> **Exercise instructions**
**a.** Duplicate the part of the golf swing thread starting with "I also tend" and going on through "where i'm aiming.".
**b.** In the golf swing thread, what does Big Hobbit say the first move on the backswing creates?
**c.** Decide whether each statement agrees with the golf swing thread, answering yes or no and quoting the deciding words: (i) scseano says chipping and putting are the weakest parts of the game. (ii) Big Hobbit says the grip looks too far around to the right. (iii) After another round, scseano reports hitting the ball straighter.

**** Extracted text ****

# Need some tips - Driving.Woods.



## scseano (Jul 14, 2011)

Here's a video to my current swing.
‪golf swing‬‏ - YouTube

My problem is mainly off the tee i'm pretty good with my irons chipping and putting so getting off the tee is damaging my game.

Notice how i hit the ground with the drive? Chances are on the course , i'm going to sky the ball. I recently changed by swing , a few months back it was the opposite , i wouldn't get any height at all , but i would hit the sweet spot , my swing was too tight and rigid so i loosened it and made it wider.

I also tend to get a slight slice with my woods , more of a fade but very uncontrollable , so i prefer to call it a slice , because it ALWAYS ends up right of where i'm aiming.
Any help is appreciated , it's becoming very frustrating.
Thanks.
Seán.


----------



## Big Hobbit (Nov 2, 2010)

Your first move on the back swing is to take the club a little outside the line, creating an out to in swing = slice. The club face looks open = slice. And your grip looks to be too far around to the right, which gives you a strong grip = a draw/hook.

Good rhythm/tempo, and a good extension through the hitting area. Not a bad swing, just a couple of basics need a tweak.


----------



## scseano (Jul 14, 2011)

Thanks , i went for another round this evening and improved quite dramatically , i'm hitting it alot straighter and feel more confident and comfortable with the swing.


----------

**** Information ****

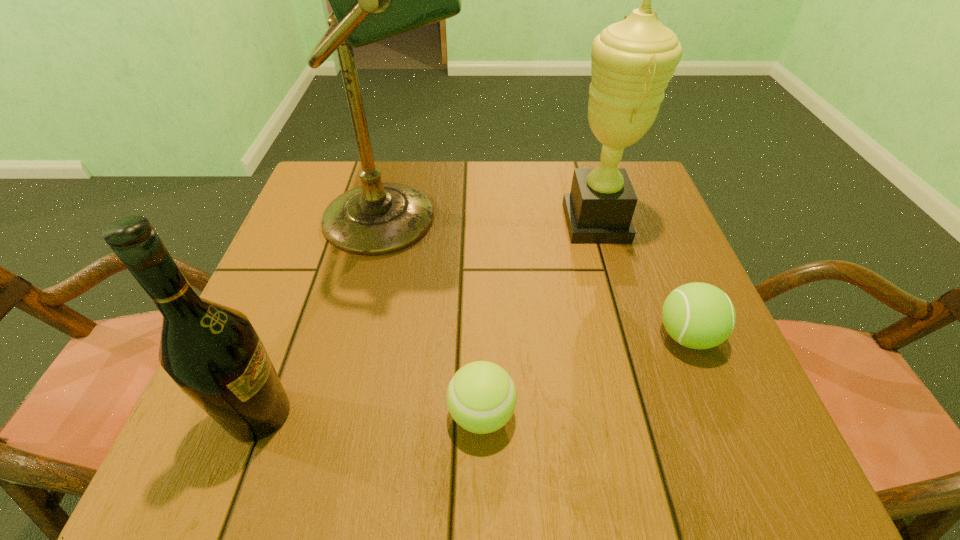
Where is `tennis ball positioned at the right edge`? Image resolution: width=960 pixels, height=540 pixels. tennis ball positioned at the right edge is located at coordinates (697, 315).

Find the location of `object at the far left corner`. object at the far left corner is located at coordinates (372, 0).

Find the location of `object present at the near left corner`. object present at the near left corner is located at coordinates coord(212,352).

Image resolution: width=960 pixels, height=540 pixels. I want to click on object at the far right corner, so click(633, 60).

The image size is (960, 540). In the image, there is a desktop. Identify the location of vacant space at the far edge. (563, 166).

What are the coordinates of `vacant area at the near edge` in the screenshot? It's located at (414, 470).

I want to click on vacant position at the left edge of the desktop, so pos(316,292).

At what (x,y) coordinates should I click in order to perform the action: click on blank space at the right edge of the desktop. Please return your answer as a coordinate pair (x, y). Looking at the image, I should click on (651, 318).

In order to click on free location at the far left corner in this screenshot , I will do `click(313, 185)`.

Locate an element on the screen. free point at the near left corner is located at coordinates (294, 454).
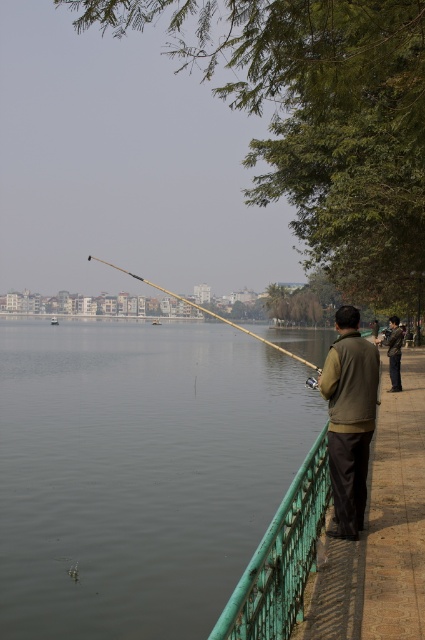
Between clear water at railing right and wooden fishing pole at center, which one appears on the left side from the viewer's perspective?

From the viewer's perspective, wooden fishing pole at center appears more on the left side.

Image resolution: width=425 pixels, height=640 pixels. What are the coordinates of `clear water at railing right` in the screenshot? It's located at (138, 472).

Is point (221, 452) more distant than point (141, 278)?

Yes.

Locate an element on the screen. The image size is (425, 640). clear water at railing right is located at coordinates (138, 472).

Is brown suede jacket at center above wooden fishing pole at center?

Incorrect, brown suede jacket at center is not positioned above wooden fishing pole at center.

Which is in front, point (348, 506) or point (193, 301)?

Positioned in front is point (348, 506).

Is point (357, 472) positioned after point (175, 294)?

That is False.

What are the coordinates of `brown suede jacket at center` in the screenshot? It's located at (350, 419).

Is clear water at railing right behind green painted metal railing at lower center?

Yes, it is.

Which of these two, clear water at railing right or green painted metal railing at lower center, stands shorter?

green painted metal railing at lower center is shorter.

In the scene shown: Who is more distant from viewer, (218, 432) or (320, 445)?

Positioned behind is point (218, 432).

Identify the location of clear water at railing right. This screenshot has width=425, height=640. (138, 472).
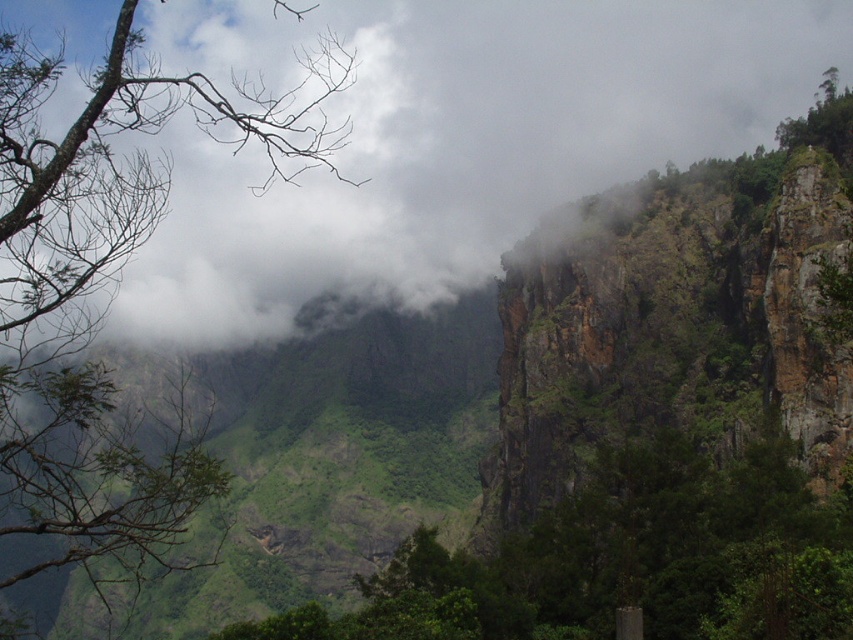
Can you confirm if white fluffy cloud at upper left is positioned to the right of green leafy tree at center?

****

> **List of answers**
**a.**
I also tend to get a slight slice with my woods , more of a fade but very uncontrollable , so i prefer to call it a slice , because it ALWAYS ends up right of where i'm aiming.

**b.** An out to in swing, which results in a slice.

**c.**
(i) No: "i'm pretty good with my irons chipping and putting"
(ii) Yes: "your grip looks to be too far around to the right"
(iii) Yes: "i'm hitting it alot straighter"